The third mistake is making the agent memorize a manual setup process. A skill can package the path once and keep it consistent across Claude Code, Cursor, Codex, and other environments that need the same runtime.
Rule of thumb
If your team keeps saying, “we need a clean way to expose this capability,” start with MCP. If they keep saying, “we need a way for the agent to actually use this without a long setup doc,” start with skills. If both statements are true, the best answer is usually to design the capability once and present it through both layers.
Common scenarios
Choose MCP first
Pick MCP when the main problem is tool wiring. This is the better fit when you already have multiple clients or providers and want one clean contract for discovery, invocation, and interoperability.
Choose skills first
Pick skills when the biggest problem is onboarding. You want Claude Code, Cursor, Codex, or another agent to understand how to install and use the runtime without extra orchestration or a separate protocol spec.
Use both when possible
Use both when you need standardized transport and a strong instruction story. MCP keeps the interface predictable while skills make the setup and operator experience obvious to the person actually using the agent.
Where to go next
FAQ
Is MCP better than skills?
Not by default. MCP is better when you need standardized tool wiring. Skills are better when you need the agent to understand how to install, authenticate, and use the capability in day-to-day work. They solve different layers of the stack, so the right answer depends on the bottleneck you are trying to remove.

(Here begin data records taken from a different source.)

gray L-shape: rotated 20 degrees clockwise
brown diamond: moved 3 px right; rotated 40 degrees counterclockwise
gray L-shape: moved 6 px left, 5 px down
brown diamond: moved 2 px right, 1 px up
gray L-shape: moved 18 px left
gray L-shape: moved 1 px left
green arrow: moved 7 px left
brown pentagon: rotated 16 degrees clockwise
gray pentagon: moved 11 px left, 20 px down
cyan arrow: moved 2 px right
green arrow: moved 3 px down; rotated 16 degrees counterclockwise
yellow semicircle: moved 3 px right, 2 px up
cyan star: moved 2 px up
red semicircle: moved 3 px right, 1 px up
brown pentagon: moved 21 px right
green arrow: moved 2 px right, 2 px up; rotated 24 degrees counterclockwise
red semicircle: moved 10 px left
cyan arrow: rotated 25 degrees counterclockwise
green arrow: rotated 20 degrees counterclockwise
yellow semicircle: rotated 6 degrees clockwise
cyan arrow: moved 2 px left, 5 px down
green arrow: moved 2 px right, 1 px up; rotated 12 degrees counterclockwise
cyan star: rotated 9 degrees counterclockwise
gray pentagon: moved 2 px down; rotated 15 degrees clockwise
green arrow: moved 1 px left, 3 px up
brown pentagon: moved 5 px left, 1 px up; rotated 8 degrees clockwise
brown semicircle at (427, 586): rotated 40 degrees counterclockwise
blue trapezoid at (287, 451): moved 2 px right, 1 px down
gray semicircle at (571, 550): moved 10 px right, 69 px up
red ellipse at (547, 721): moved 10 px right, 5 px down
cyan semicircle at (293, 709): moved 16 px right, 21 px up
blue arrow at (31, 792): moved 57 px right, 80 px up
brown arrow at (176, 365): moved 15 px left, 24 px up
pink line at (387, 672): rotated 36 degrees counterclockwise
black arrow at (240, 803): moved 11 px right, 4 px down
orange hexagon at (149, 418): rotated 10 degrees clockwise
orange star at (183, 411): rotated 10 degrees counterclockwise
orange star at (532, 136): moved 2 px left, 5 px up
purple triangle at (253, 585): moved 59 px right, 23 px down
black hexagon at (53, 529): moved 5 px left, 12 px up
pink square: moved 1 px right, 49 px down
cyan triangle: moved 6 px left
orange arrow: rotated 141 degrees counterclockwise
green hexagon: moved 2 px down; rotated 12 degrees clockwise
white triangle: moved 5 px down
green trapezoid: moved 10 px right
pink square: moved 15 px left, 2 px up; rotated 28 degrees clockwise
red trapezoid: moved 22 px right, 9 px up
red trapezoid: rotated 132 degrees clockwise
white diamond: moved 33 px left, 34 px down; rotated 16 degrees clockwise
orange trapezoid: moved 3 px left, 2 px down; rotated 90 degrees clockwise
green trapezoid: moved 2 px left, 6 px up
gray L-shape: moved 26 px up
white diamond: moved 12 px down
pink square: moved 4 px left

Can AnyCap work with MCP and skills?
Yes. AnyCap can be described through skills for agent onboarding and can also sit behind protocol-based integrations when a workflow needs that layer. The right choice depends on whether you need distribution, transport, or both.
When should I choose skills first?
Choose skills first when you want a fast path for Claude Code, Cursor, Codex, or similar agents to discover and use AnyCap without additional orchestration work. If setup friction is the main problem, skills usually get you to value faster.
When should I choose MCP first?
Choose MCP first when your environment already standardizes on MCP and you mainly need a clean protocol for tool discovery and invocation. If interoperability is the goal, MCP is usually the better starting point.
Do I need both MCP and skills?
Not always. If you are shipping to one agent surface and the setup flow is already clear, one layer may be enough. Use both when you need protocol compatibility and human-friendly onboarding at the same time.
Which layer should I build first?
Build the layer that removes your biggest current bottleneck. If users cannot get started, start with skills. If your integration surface is the bigger problem, start with MCP. If adoption is spread across multiple agents, plan for both from the beginning.